Christoph Biermeier inszeniert an der Esslinger Landesbühne eine Mordgeschichte als aggressiven Tanz von Weltkrieg-Zombies und sozial Schwerbeschädigten.

Es ist ein Kreuz mit den patriarchalen Verhältnissen.

© Björn Klein

Es ist ein Kreuz mit den patriarchalen Verhältnissen.

Von Martin Mezger

Und wenn sie nicht gestorben sind? Sind sie aber. Trotzdem töten die einen weiter, die anderen werden weiter getötet, und die einen und die anderen sind weitgehend dieselben. Die ewigen Wiedergänger kann die ewige Krimifrage nicht bannen: Wer war’s? Andrea Maria Schenkel gibt in ihrem Roman „Tannöd“ eine Antwort – anders als die Ermittlungen im zugrunde liegenden realen Sechsfach-Mord auf dem bayerischen Bauernhof Hinterkaifeck im Jahr 1922. Von wem und warum die Familie mit der Spitzhacke ausgelöscht wurde, ist bis heute ungeklärt.

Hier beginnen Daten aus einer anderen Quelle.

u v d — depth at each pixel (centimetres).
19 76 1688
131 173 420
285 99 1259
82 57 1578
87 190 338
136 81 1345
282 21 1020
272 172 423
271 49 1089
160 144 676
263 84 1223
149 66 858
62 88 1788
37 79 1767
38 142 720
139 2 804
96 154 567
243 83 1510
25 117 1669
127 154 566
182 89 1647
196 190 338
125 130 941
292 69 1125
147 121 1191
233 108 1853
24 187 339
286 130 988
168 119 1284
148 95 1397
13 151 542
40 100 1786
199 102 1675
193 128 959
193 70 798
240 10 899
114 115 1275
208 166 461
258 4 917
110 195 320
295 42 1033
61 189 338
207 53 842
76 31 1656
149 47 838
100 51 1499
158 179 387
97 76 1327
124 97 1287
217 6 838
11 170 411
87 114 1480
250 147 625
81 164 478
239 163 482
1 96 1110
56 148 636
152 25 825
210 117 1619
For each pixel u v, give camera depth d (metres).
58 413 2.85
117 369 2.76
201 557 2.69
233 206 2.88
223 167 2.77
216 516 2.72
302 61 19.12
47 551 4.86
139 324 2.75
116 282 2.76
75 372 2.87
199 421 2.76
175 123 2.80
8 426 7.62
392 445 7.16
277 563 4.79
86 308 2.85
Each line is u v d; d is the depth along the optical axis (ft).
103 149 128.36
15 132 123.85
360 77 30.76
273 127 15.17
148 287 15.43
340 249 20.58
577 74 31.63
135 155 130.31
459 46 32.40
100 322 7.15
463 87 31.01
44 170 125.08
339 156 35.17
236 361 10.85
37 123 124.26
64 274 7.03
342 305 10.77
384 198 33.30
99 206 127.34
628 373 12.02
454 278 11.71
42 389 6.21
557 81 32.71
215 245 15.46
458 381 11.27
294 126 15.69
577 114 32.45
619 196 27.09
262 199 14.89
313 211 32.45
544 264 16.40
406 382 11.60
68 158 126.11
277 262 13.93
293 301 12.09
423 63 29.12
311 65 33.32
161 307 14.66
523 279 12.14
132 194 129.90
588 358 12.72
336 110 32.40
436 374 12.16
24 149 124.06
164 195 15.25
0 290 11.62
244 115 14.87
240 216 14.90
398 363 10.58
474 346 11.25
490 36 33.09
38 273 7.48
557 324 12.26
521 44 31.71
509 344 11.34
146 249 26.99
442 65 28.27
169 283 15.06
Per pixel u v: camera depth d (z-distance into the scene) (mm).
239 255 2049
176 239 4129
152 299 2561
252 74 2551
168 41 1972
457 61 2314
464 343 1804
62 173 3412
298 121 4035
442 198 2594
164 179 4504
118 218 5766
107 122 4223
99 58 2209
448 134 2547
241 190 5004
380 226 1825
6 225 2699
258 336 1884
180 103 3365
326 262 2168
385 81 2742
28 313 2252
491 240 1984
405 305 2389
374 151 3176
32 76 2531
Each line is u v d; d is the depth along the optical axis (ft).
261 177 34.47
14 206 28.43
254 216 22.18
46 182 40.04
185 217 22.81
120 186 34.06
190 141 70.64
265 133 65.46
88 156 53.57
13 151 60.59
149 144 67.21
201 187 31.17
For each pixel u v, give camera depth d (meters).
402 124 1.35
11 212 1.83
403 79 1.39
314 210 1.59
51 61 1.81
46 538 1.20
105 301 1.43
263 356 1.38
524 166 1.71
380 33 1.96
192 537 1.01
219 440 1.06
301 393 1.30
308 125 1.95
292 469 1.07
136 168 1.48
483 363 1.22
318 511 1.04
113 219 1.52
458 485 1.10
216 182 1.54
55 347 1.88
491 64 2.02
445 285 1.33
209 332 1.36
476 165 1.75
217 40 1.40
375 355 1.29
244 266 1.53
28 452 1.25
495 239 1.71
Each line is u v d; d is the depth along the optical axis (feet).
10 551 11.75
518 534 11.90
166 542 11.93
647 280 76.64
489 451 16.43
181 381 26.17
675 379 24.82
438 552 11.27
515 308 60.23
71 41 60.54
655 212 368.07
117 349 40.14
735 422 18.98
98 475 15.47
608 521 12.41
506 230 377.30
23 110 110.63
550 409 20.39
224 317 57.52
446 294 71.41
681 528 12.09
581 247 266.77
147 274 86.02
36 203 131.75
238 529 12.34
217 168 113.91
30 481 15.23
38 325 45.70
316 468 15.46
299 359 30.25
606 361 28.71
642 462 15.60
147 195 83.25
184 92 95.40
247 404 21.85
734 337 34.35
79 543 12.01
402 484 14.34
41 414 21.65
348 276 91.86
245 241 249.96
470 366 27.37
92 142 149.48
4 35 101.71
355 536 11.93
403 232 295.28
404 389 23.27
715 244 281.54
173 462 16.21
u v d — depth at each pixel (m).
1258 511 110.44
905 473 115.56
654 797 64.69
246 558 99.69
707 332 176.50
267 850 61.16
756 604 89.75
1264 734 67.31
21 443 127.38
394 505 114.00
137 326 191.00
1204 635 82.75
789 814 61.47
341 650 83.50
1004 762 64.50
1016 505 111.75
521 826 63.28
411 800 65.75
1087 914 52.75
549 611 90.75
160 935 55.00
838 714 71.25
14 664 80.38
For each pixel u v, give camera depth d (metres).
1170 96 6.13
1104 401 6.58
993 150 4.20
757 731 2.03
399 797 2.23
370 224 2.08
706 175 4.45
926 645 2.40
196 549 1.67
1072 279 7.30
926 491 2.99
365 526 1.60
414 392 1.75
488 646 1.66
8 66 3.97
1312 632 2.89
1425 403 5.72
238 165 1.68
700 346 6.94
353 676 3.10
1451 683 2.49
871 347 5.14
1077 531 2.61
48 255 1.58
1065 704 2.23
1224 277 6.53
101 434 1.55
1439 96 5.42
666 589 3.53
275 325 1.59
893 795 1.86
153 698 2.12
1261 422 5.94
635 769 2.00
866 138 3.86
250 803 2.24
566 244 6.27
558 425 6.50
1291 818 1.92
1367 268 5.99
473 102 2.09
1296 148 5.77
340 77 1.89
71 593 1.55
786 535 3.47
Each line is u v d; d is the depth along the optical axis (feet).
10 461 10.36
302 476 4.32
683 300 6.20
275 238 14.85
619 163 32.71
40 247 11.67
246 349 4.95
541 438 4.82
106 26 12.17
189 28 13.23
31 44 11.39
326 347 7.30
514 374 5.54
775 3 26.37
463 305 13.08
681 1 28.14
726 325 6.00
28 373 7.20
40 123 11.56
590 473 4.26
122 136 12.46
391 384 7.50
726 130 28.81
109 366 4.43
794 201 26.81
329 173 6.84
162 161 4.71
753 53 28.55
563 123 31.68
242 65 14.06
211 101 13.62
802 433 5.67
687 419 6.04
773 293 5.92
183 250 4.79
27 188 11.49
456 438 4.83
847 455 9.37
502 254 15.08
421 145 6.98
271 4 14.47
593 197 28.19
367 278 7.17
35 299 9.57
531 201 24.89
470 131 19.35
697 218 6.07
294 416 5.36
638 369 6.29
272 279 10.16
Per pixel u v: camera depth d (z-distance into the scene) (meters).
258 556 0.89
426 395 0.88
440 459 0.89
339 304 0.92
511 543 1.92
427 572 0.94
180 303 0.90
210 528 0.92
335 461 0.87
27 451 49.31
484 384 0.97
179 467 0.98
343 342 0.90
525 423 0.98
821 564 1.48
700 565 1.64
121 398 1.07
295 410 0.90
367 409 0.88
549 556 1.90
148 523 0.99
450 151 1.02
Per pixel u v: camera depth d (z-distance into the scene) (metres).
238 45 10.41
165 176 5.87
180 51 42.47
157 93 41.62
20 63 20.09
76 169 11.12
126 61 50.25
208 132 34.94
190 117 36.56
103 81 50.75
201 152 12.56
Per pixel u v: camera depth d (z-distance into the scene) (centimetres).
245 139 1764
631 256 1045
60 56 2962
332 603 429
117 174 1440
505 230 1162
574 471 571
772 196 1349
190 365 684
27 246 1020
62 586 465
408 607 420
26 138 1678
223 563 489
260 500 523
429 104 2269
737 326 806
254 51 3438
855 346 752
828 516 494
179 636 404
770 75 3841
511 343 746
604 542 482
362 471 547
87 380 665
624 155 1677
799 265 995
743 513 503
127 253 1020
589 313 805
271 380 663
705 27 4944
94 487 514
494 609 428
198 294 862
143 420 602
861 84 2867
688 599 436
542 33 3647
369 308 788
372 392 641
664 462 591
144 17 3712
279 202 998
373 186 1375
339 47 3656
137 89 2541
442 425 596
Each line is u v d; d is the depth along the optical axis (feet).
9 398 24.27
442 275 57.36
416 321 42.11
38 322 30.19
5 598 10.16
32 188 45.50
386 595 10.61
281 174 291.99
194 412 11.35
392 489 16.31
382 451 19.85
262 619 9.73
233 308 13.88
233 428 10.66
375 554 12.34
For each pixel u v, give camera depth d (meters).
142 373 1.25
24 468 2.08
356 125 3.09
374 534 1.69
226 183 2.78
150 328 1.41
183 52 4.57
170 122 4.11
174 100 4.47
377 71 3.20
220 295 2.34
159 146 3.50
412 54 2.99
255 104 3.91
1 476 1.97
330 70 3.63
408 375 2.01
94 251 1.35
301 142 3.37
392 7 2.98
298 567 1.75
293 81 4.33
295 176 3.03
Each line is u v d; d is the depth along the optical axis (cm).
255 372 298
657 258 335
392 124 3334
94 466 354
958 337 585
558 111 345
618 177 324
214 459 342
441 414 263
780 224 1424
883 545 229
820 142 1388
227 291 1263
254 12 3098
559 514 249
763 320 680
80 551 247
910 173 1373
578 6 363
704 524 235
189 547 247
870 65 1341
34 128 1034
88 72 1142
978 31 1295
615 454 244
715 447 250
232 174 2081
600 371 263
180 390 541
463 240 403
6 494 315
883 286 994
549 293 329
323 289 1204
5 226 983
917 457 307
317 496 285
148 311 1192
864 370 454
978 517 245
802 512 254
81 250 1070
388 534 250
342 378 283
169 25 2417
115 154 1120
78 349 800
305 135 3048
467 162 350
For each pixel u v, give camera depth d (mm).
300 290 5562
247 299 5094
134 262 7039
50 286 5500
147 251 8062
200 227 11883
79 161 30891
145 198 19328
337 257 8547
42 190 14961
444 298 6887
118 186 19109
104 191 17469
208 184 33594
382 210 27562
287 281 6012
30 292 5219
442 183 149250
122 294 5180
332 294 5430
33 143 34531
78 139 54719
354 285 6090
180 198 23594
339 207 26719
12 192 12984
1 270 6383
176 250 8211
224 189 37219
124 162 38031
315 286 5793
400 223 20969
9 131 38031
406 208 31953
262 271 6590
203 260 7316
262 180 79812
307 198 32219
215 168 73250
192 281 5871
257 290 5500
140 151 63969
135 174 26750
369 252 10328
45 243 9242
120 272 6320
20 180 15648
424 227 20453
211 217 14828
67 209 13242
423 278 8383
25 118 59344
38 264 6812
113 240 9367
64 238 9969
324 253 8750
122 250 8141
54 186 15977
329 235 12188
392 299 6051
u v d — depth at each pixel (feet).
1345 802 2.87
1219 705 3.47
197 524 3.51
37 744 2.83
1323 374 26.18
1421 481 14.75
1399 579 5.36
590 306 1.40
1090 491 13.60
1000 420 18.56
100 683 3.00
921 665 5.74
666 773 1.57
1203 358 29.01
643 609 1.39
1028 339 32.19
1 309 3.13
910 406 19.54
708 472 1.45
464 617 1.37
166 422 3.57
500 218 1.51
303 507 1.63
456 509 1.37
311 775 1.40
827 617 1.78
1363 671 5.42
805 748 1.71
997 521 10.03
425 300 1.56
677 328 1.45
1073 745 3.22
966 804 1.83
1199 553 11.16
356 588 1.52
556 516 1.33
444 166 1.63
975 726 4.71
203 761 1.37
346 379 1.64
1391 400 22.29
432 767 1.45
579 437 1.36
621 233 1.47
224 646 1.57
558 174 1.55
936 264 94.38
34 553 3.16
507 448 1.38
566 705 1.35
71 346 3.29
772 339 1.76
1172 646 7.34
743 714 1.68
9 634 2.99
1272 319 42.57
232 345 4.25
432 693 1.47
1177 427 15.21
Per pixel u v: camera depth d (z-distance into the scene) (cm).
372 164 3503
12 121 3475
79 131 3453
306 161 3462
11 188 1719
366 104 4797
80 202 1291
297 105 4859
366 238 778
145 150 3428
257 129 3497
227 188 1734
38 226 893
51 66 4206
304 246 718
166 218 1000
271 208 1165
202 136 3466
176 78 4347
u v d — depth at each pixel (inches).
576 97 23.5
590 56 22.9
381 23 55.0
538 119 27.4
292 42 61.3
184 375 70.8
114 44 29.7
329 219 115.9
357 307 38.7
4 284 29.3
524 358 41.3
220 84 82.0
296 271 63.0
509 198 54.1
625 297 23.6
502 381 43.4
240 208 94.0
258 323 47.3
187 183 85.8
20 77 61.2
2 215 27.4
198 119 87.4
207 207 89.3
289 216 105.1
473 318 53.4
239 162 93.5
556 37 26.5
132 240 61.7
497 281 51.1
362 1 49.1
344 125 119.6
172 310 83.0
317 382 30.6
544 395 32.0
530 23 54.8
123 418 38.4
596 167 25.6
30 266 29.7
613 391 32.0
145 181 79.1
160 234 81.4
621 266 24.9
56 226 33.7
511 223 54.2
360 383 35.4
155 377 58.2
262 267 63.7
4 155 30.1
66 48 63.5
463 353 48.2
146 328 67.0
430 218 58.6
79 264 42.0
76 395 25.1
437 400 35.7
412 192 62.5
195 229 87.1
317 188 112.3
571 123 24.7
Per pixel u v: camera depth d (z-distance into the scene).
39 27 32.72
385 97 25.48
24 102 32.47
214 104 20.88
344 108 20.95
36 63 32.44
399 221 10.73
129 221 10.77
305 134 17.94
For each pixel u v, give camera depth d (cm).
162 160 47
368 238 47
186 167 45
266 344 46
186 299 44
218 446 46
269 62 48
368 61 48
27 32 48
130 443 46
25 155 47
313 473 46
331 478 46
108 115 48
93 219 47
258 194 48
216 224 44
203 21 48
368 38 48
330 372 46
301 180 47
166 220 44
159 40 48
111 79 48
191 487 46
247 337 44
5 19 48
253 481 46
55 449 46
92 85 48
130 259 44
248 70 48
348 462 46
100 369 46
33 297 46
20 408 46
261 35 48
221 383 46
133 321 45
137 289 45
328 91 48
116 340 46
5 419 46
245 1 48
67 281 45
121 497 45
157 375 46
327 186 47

Dass sich auch in Christoph Biermeiers Inszenierung an der Esslinger Landesbühne (Theaterfassung: Maya Fanke und Doris Happl) der übliche Verdächtige bezichtigt und doch keine Verantwortung für seine Tat übernimmt, wird zum Passepartout: Jeder könnte in diesem Rahmen (ge-)stehen. Die Regie ist klüger als der Roman. Sie versteht mehr von Krimi-Metaphysik: der Frage, was dahinter steckt, und der Aufklärung, die nicht beim „Der war’s“ stehen bleibt.

Mühsam klimmt im Esslinger Schauspielhaus eine Zwangsgemeinschaft auf die schiefe Ebene von Claudia Rüll Calame-Rossets Bühnenpodest: Leute, die sich nicht gesucht haben; Familie, Nachbarschaft, Dorf, verbunden durch Klatsch, Tratsch, Missgunst und Missbrauch, Kirche und Krieg, der sie immer wieder niederstreckt. Man stirbt hier nicht nur zweimal. Man stirbt ständig – und macht weiter. Das große, in den Bretterboden gesägte Kreuz ist Grab, Abgrund und Machtsymbol gleichermaßen.

In den Mosaiksteinchen der Zeugenaussagen, zu denen der Kriminalfall zersplittert, schimmern noch ganz andere Indizien: für das alltägliche Elend der mental Kriegsversehrten und sozial Schwerbeschädigten. Geschichten vom Vater, der mit seiner Tochter zwei Kinder zeugt; vom Ehemann, der seine kranke Frau nicht mehr erträgt und ihren Tod als Befreiung aus lebenslanger Fremdbestimmung bejubelt; von der polnischen Zwangsarbeiterin, die sich als Opfer sexualisierter Gewalt erhängt; vom Bürgermeister, der die Aufregung um den Suizid der „labilen Halbjüdin“ nicht versteht und überhaupt die alten Geschichten ruhen lassen will.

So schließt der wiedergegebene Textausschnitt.